A 13 percent increase in coffee output in Brazil, the world’s largest producer, will compensate for weaker crops in Vietnam and Colombia, Citigroup Inc. said.
Farmers in Brazil may harvest 56 million bags in the 2012-13 season under way there, the bank said in a report dated yesterday. Production in Vietnam may drop 10 percent in the season that starts in October, according to a Bloomberg survey. The crop in Colombia will be unchanged at 7.5 million bags next season, still below the 2007-08 level of 12.5 million bags, data from the U.S. Department of Agriculture showed.
Coffee growers in Brazil have gathered 70 percent of this year’s crop after dry weather helped speed up the harvest, according to brokers Flavour Coffee and Cazarini Trading Co. Rains in June and early last month delayed the start of the season, which will end a month later this year, according to Cepea, a University of Sao Paulo research group.
“The Brazilian coffee harvest has progressed at a strong clip and has increased availabilities of the caffeinated bean,” Citibank analysts including Aakash Doshi said in the report.

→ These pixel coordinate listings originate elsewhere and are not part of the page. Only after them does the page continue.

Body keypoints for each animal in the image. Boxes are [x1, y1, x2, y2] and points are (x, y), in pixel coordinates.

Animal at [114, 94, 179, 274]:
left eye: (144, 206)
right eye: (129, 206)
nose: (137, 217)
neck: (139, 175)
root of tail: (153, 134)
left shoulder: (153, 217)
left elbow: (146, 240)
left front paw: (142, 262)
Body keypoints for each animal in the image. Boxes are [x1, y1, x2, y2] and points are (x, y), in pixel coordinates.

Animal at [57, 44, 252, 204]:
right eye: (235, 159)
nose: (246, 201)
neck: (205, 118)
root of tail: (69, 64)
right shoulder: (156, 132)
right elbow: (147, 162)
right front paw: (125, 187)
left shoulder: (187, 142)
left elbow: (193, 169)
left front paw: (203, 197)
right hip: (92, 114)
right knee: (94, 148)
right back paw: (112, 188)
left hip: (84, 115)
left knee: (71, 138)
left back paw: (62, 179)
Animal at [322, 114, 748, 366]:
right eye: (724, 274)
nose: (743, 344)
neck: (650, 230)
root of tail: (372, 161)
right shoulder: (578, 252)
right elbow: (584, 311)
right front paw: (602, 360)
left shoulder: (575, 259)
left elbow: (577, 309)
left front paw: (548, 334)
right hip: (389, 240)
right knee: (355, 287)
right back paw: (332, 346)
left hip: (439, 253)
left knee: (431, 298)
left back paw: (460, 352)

Arabica coffee has fallen 23 percent in New York so far this year on speculation of increased supplies from Brazil. The beans rose to a 14-year high in May last year. Colombia is the second-biggest producer of the arabica variety, favored for specialty drinks such as those made by Starbucks Corp. (SBUX:US) Vietnam is the biggest grower of robusta beans, used in instant coffee and espresso. A bag of coffee weighs 60 kilograms (132 pounds).

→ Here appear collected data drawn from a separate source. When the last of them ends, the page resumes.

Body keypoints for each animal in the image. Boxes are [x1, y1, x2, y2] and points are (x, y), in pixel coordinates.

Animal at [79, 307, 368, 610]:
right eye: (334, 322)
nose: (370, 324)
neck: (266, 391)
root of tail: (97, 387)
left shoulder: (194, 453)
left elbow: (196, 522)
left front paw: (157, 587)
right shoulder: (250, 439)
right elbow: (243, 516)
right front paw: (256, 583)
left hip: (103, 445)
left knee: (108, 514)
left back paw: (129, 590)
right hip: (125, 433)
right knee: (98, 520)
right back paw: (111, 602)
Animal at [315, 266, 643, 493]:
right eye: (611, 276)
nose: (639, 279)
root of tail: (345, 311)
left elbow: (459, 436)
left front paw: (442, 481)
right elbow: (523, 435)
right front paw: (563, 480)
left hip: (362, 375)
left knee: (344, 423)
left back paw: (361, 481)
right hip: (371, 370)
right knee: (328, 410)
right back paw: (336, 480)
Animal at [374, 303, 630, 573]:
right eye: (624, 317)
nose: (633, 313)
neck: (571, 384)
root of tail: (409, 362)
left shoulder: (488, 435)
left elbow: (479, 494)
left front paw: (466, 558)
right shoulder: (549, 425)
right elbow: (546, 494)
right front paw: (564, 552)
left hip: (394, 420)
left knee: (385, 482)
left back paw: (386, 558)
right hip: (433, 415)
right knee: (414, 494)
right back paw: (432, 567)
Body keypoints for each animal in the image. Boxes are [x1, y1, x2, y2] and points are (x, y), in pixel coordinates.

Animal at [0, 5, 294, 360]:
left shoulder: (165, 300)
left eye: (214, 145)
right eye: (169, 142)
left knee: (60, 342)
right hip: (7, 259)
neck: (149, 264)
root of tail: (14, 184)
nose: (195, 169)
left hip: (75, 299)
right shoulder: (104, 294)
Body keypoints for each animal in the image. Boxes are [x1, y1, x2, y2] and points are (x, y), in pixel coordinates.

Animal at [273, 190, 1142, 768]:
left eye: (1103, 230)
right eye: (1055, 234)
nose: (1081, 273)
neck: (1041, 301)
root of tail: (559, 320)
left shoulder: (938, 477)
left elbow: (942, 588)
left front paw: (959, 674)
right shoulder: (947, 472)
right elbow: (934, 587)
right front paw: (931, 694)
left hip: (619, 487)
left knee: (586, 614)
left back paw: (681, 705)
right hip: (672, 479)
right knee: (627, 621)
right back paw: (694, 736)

“Coffee farmers have turned their attention to harvesting, looking to make up for part of the time lost,” Escritorio Carvalhaes, a Santos, Brazil-based broker, said in a report e- mailed Aug. 3. “Producers are hoping that the rains forecast for the second half of August won’t arrive.”

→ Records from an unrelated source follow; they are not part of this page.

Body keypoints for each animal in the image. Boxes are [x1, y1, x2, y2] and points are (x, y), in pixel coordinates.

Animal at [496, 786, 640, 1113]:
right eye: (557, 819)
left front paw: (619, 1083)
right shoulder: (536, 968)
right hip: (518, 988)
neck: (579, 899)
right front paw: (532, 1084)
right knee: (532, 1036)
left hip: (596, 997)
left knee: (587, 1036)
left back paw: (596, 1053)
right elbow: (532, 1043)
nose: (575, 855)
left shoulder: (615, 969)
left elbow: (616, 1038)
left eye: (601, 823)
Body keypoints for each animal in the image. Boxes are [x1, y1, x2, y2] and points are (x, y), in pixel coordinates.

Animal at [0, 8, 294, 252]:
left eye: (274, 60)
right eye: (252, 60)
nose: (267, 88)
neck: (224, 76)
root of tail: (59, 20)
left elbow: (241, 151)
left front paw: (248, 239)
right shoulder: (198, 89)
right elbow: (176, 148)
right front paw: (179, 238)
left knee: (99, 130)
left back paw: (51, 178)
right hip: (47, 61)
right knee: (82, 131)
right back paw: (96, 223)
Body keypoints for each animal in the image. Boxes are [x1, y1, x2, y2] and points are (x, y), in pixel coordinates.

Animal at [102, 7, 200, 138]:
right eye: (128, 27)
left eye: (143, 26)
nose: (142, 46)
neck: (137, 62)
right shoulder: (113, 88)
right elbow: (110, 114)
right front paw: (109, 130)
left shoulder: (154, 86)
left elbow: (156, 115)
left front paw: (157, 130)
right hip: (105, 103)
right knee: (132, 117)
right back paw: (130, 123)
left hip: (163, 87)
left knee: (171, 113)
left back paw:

Ending stocks of arabica beans will rise 8 percent from the previous cycle as the Brazilian harvest recovers after being delayed by rains, Citigroup said. Global consumption will be unchanged at 139 million bags, the bank said.
“Expectations are for coffee markets to get modestly stronger in 2013,” Doshi said.
Arabica coffee for September delivery gained 0.7 percent to $1.7505 a pound by 7:47 a.m. on the ICE Futures U.S. in New York.